When I think of Terrence Holt’s one and only book, In the Valley of the Kings*, I think of someone abandoned at the bottom of a long well, echoing cries into a void. I mean that as a compliment.
In the Valley of the Kings is a short story collection fraught with enigma and elements of absurdist fiction (i.e., the inevitability of death towers over characters’ actions and renders them meaningless). Some of his stories retain a mystery throughout that requires the reader to rely on self-interpretation. For example, my favorite story, Aurora, involves a reincarnation of a former human’s soul, but the logistics are left to the reader’s imagination. I envision the soul as a semi-conscious satellite cruelly manipulated by earthling scientists. Who knows what Holt meant (but does that really matter?)?

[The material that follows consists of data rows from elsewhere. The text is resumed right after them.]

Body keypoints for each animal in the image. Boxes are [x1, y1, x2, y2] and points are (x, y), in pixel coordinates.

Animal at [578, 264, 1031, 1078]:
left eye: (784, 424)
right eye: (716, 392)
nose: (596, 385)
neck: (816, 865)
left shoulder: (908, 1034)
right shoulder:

Junot Díaz praises the work, saying, “There is no one in the wide sea of English who writes like Holt.” He’s correct. I don’t have the language to communicate how Holt uses language. His stories emphasize the power of voice; intonation is important and the manner in which speech is conveyed has a special, inherent power. Silence has its own unique weight. The process of naming things has a Genesis-feel in which letters and sounds wield prophetic meaning.
Common themes you can find in this bad boy: falling, forgetting/misremembering/re-remembering, darkness, attempts at describing an indescribable despair, chaos.
I like books that are experimental; they might not be perfect, but they’re different and thought-provoking. Holt brings that in spades. He’s really out there, and I’m into it. Like any collection, some stories are AMAZING, some are fine, and some are not that great. While I think that Holt has some preternatural talent, I understand that his work is not for everyone. Overall, In the Valley of the Kings receives 4 out of 5 camel humps.
*Holt, Terrence. In the Valley of the Kings. New York: W.W. Norton & Company, Inc., 2010. Print.